When the Mets first traded for Edwin Díaz in 2018, they acquired the best closer in the game at the time. He won the Mariano Rivera American League Reliever of the Year award after an incredible year in which he saved a league-leading 57 games with a 1.96 ERA. He set a new Mariners record for saves with his blazing fastball that touched 100 mph while also unleashing a wipeout slider. What the Mets didn’t realize at the time, however, was that they acquired the closer with one of the best, if not the best, entrance music in the game.

With the trumpets sounding from “Narco” by Blasterjaxx and Timmy Trumpet, the Seattle fans went crazy for their electric closer. Of course, when we at Amazin’ Avenue first heard it, we played it, and then we played it again, and again and again, to get us hyped up for the elite closer that had long been missing from this organization.

Then the unthinkable happened. Díaz changed his entrance music. It wasn’t the same. There were no trumpets heralding his arrival. There was no electricity in the stadium. To say it was a letdown is putting it mildly. Fans became more focused on the loss of prospect Jarred Kelenic, and Díaz became the target of their frustration, hearing boos regularly. His miniscule ERA ballooned to 5.59 and he saved just 26 games which was less than half from the previous year’s high.

Of course, it has been documented that the ball was juiced that year and coincidentally he was victimized by the long ball. He gave up 15 home runs for a rate of 2.3 HR/9 which was a far cry from his previous year’s low of 0.6 HR/9. His fly ball percentage also jumped from the previous year. In 2019 it was 43.8% compared to 35.3% in 2018. Giving up more fly balls in a year the balls were juiced was a recipe for disaster. That disaster ended up taking the form of seven blown saves, the highest of his career. Thankfully he still showed flashes of his former self with strikeouts which remained on par from his time with the Mariners.

Knowing those results couldn’t continue we decided to take matters into our own hands at the first annual FanFest. We sent in our own David Capobianco as a sleeper agent to tell Díaz to change the music back to Narco when he met him, which he did. Díaz seemed to already be hinting at the change when he posted a picture on Instagram stories of him listening to it in his car.

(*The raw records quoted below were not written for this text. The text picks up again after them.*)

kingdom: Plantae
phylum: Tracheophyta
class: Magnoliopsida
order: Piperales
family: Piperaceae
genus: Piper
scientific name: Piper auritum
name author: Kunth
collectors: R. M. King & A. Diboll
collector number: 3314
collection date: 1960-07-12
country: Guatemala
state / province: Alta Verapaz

Baseball players are notoriously a superstitious bunch, but with the change in music, the results followed. Unfortunately no fans were around to hear Narco blasting at Citi Field in 2020, but in 26 games he held a 1.75 ERA and cut the fly ball percentage to 34.1% which led to a home run rate of 0.7 HR/9. He also used his sinker more, and it became an effective pitch for him throughout the year. In a season where not much went right for the Mets, Diaz looking like an elite closer was certainly encouraging, despite the small sample, going into the 2021 season.

During spring training he once again confirmed he would be keeping “Narco,” which he specifically mentioned had given him success in the past. This time fans would be there to experience it and have responded accordingly. Even Blasterjaxx himself acknowledged Díaz’s use of his song.

Of course you only get entrance music at home and Díaz’s does have splits at home versus the road. At home this season he has five saves two of which were multi-inning saves. His ERA is 1.42 at Citi compared with 4.15 on the road. His only blown save came on the road but he does have more saves with seven away from Citi. Granted the ball is seemingly “dejuiced” this year but once again he has done an excellent job of keeping the ball in the ballpark. He has yet to give up a home run, although Rhys Hoskins might beg to differ, and his fly ball percentage is down yet again to 32.7%. The hard hit rate is the lowest of his career and he has given up just three barrels according to Fangraphs.

Whether it’s “Narco,” the new ball, or a return to form, Edwin Díaz is looking like the elite closer he was in 2018 when the Mets first acquired him. As more and more people return to the games the trumpets will not only announce the arrival of once of the best closers in the game right now, but should ramp up the excitement level of the Citi Field faithful. Alexa, play Narco.